Many of them have been avoiding that because they can just set up shop any place they please and move on.

By enforcing registration, the city authorities will actually be helping the responsible council to keep track of its members and regulate their activities. In fact, we suggest that the city grant access to designated areas to registered churches only. Perhaps we would see a reduction in criminal cases involving such prophets which include many cases of sexual assault on female followers.

But by far the biggest challenge is that of hygiene as in most of these places no ablution facilities exist.

In a country where we are recording as many as 12 deaths in a week due to diarrhoea, it is clear that such practices need to be immediately discontinued.

The practice is exposing everyone to the health hazards caused by human waste that is not disposed of according to acceptable standards.

Where the places of worship are near public facilities, there is the issue of the burden on the ratepayer as these worshippers do not pay for anything for the use of those facilities.

Regulated churches in properly designated places of worship pay their dues to the responsible authorities and there is no reason why these open-air worshippers have been allowed to shirk that responsibility.

There is also the case of environmental degradation.

Once they stake a claim on a piece of ground, most of these worshippers immediately embark on a land clearing orgy removing all ground cover and at times the trees and shrubs in the environs as well.

There is no reason why any comer should be allowed to appropriate a piece of public land for their personal use in the name of religion. We would like to suggest that the city asks all these open-air worshippers to properly acquire land for religious use, like all other churches do.

They can then choose not to build a shelter except for ablution blocks on their land.

We would also like to urge the city authorities not to limit their attention to open-air worship as practised by a specific set of worshippers.

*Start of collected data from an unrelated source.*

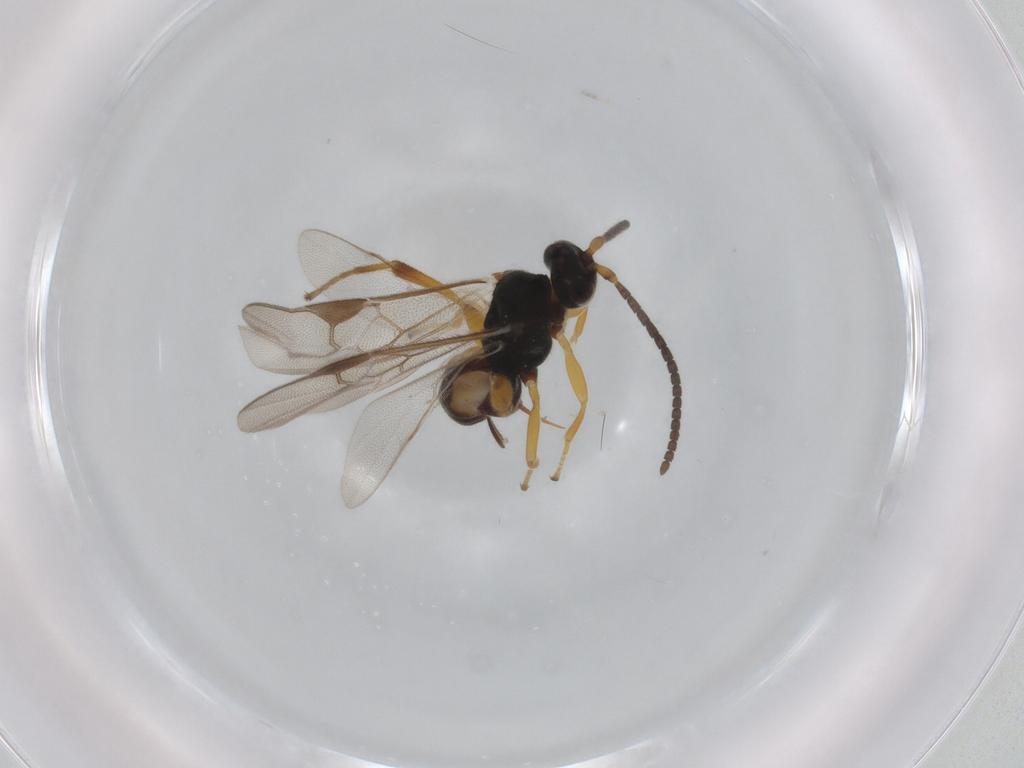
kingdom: Animalia
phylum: Arthropoda
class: Insecta
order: Hymenoptera
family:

They should also cast their net wide and also consider those who have taken over places like Africa Unity Square and the First Street open-air theatre.

There are also the myriad of worship centres that are springing up in many CBD office buildings which seem to run even during working hours. Most of these places have loud PA systems which seem designed to disturb the peace of everyone within a 100-metr radius.

The right to freedom of worship should not be interpreted as an open cheque.

Even if adherents believe that their deity is the supreme authority, here on earth the law of the land is supreme and ultimately it works for the good of the majority.